Assigned task:
Nothing but text lines should be duplicated: start with the first line of the listing below and stop after the line holding "You have the", omitting pictures.
· · · · ·
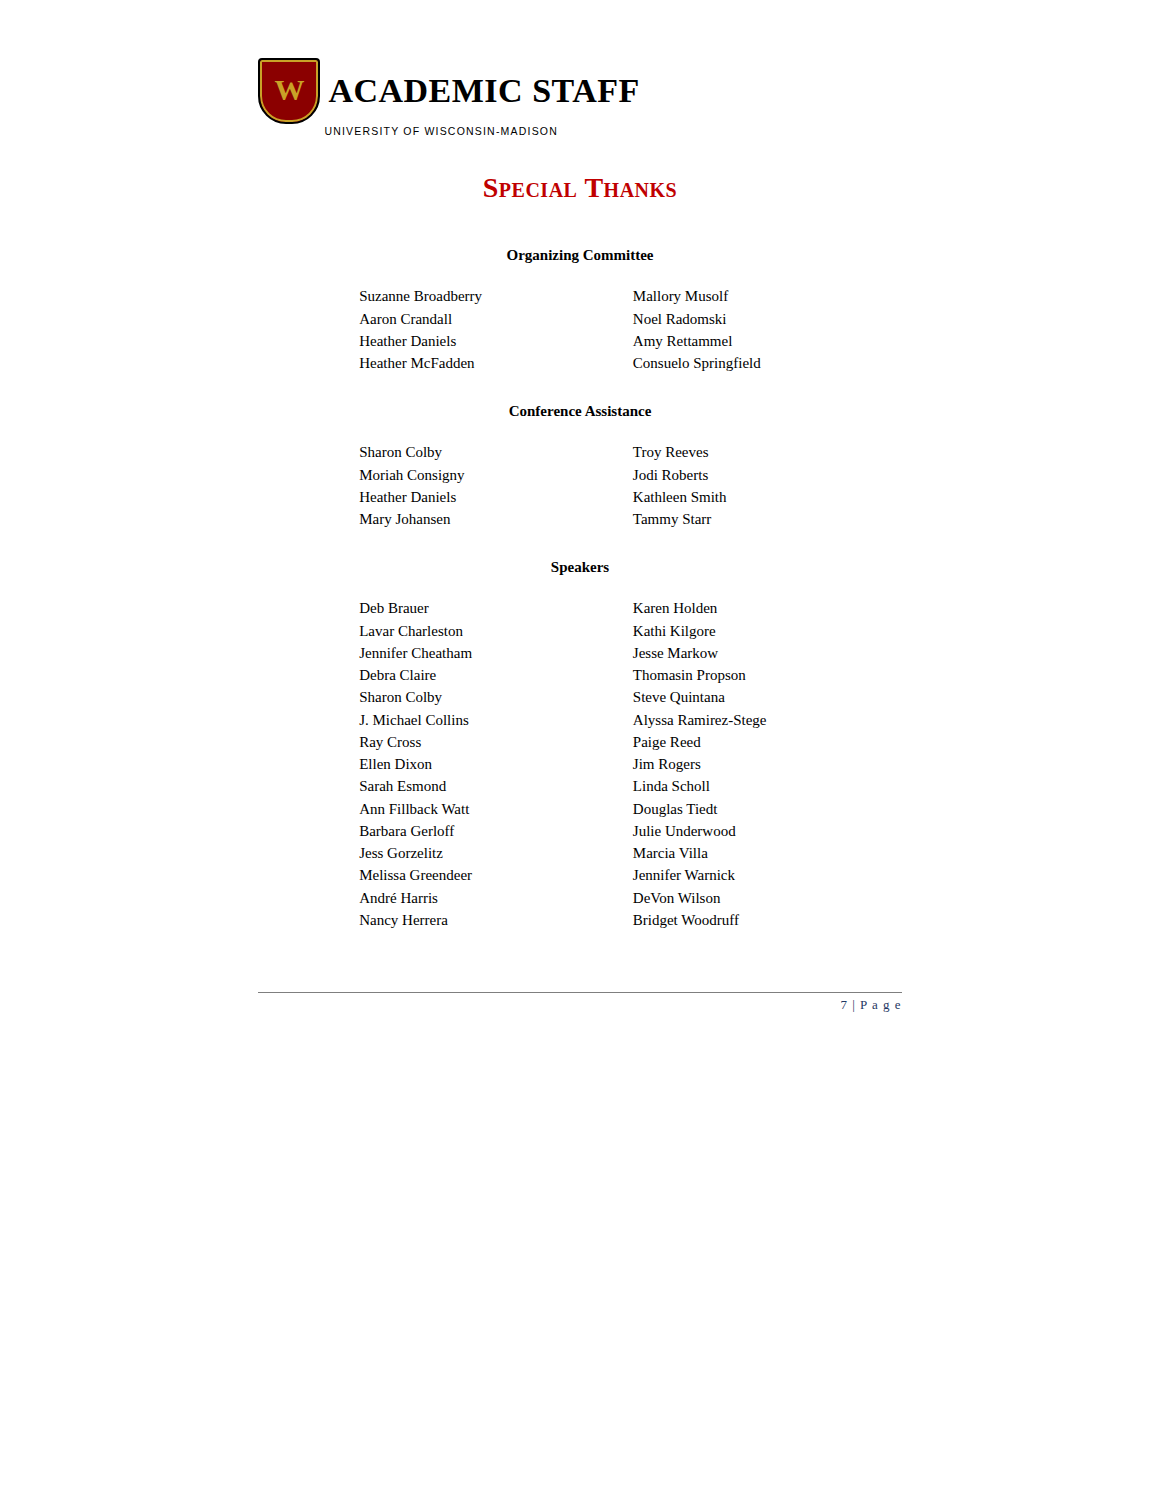Academic Staff
University of Wisconsin-Madison
Special Thanks
Organizing Committee
| Suzanne Broadberry | Mallory Musolf |
| Aaron Crandall | Noel Radomski |
| Heather Daniels | Amy Rettammel |
| Heather McFadden | Consuelo Springfield |
Conference Assistance
| Sharon Colby | Troy Reeves |
| Moriah Consigny | Jodi Roberts |
| Heather Daniels | Kathleen Smith |
| Mary Johansen | Tammy Starr |
Speakers
| Deb Brauer | Karen Holden |
| Lavar Charleston | Kathi Kilgore |
| Jennifer Cheatham | Jesse Markow |
| Debra Claire | Thomasin Propson |
| Sharon Colby | Steve Quintana |
| J. Michael Collins | Alyssa Ramirez-Stege |
| Ray Cross | Paige Reed |
| Ellen Dixon | Jim Rogers |
| Sarah Esmond | Linda Scholl |
| Ann Fillback Watt | Douglas Tiedt |
| Barbara Gerloff | Julie Underwood |
| Jess Gorzelitz | Marcia Villa |
| Melissa Greendeer | Jennifer Warnick |
| André Harris | DeVon Wilson |
| Nancy Herrera | Bridget Woodruff |
7 | P a g e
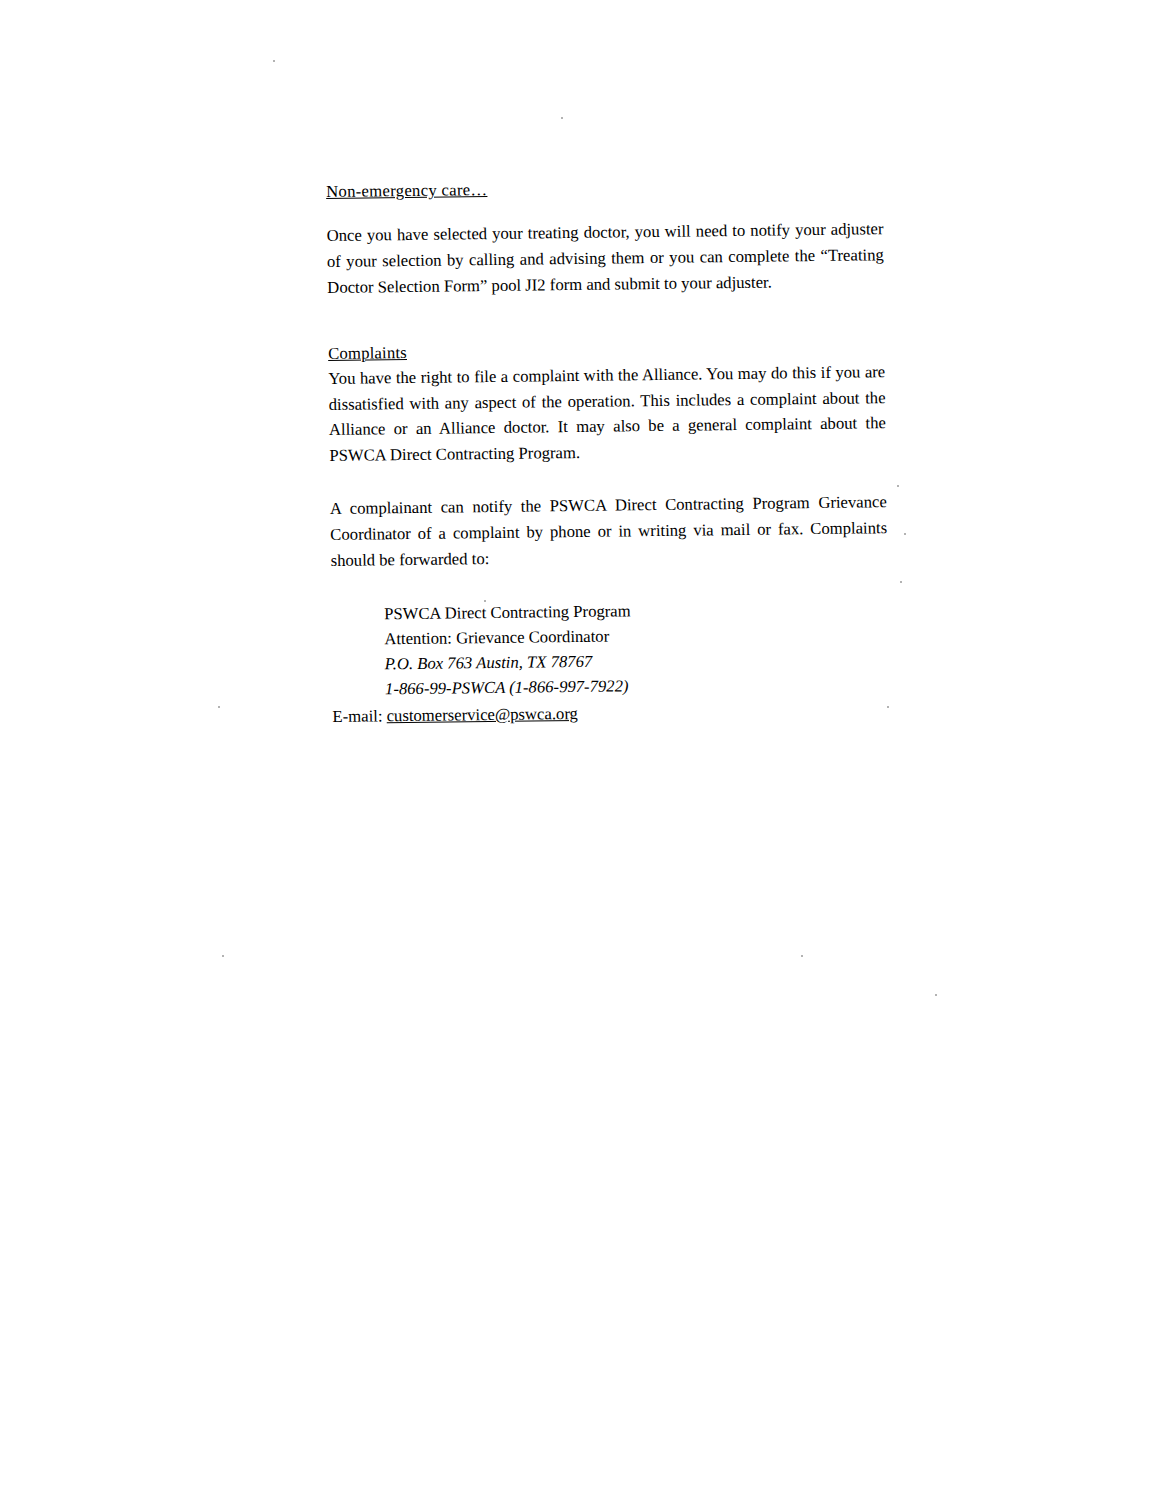Non-emergency care…
Once you have selected your treating doctor, you will need to notify your adjuster of your selection by calling and advising them or you can complete the “Treating Doctor Selection Form” pool JI2 form and submit to your adjuster.
Complaints
You have the right to file a complaint with the Alliance. You may do this if you are dissatisfied with any aspect of the operation. This includes a complaint about the Alliance or an Alliance doctor. It may also be a general complaint about the PSWCA Direct Contracting Program.
A complainant can notify the PSWCA Direct Contracting Program Grievance Coordinator of a complaint by phone or in writing via mail or fax. Complaints should be forwarded to:
PSWCA Direct Contracting Program
Attention: Grievance Coordinator
P.O. Box 763 Austin, TX 78767
1-866-99-PSWCA (1-866-997-7922)
E-mail: customerservice@pswca.org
· · · · ·
Written reply:
Academic Staff
University of Wisconsin-Madison
Special Thanks
Organizing Committee
| Suzanne Broadberry | Mallory Musolf |
| Aaron Crandall | Noel Radomski |
| Heather Daniels | Amy Rettammel |
| Heather McFadden | Consuelo Springfield |
Conference Assistance
| Sharon Colby | Troy Reeves |
| Moriah Consigny | Jodi Roberts |
| Heather Daniels | Kathleen Smith |
| Mary Johansen | Tammy Starr |
Speakers
| Deb Brauer | Karen Holden |
| Lavar Charleston | Kathi Kilgore |
| Jennifer Cheatham | Jesse Markow |
| Debra Claire | Thomasin Propson |
| Sharon Colby | Steve Quintana |
| J. Michael Collins | Alyssa Ramirez-Stege |
| Ray Cross | Paige Reed |
| Ellen Dixon | Jim Rogers |
| Sarah Esmond | Linda Scholl |
| Ann Fillback Watt | Douglas Tiedt |
| Barbara Gerloff | Julie Underwood |
| Jess Gorzelitz | Marcia Villa |
| Melissa Greendeer | Jennifer Warnick |
| André Harris | DeVon Wilson |
| Nancy Herrera | Bridget Woodruff |
7 | P a g e
Non-emergency care…
Once you have selected your treating doctor, you will need to notify your adjuster of your selection by calling and advising them or you can complete the “Treating Doctor Selection Form” pool JI2 form and submit to your adjuster.
Complaints
You have the right to file a complaint with the Alliance. You may do this if you are dissatisfied with any aspect of the operation. This includes a complaint about the Alliance or an Alliance doctor. It may also be a general complaint about the PSWCA Direct Contracting Program.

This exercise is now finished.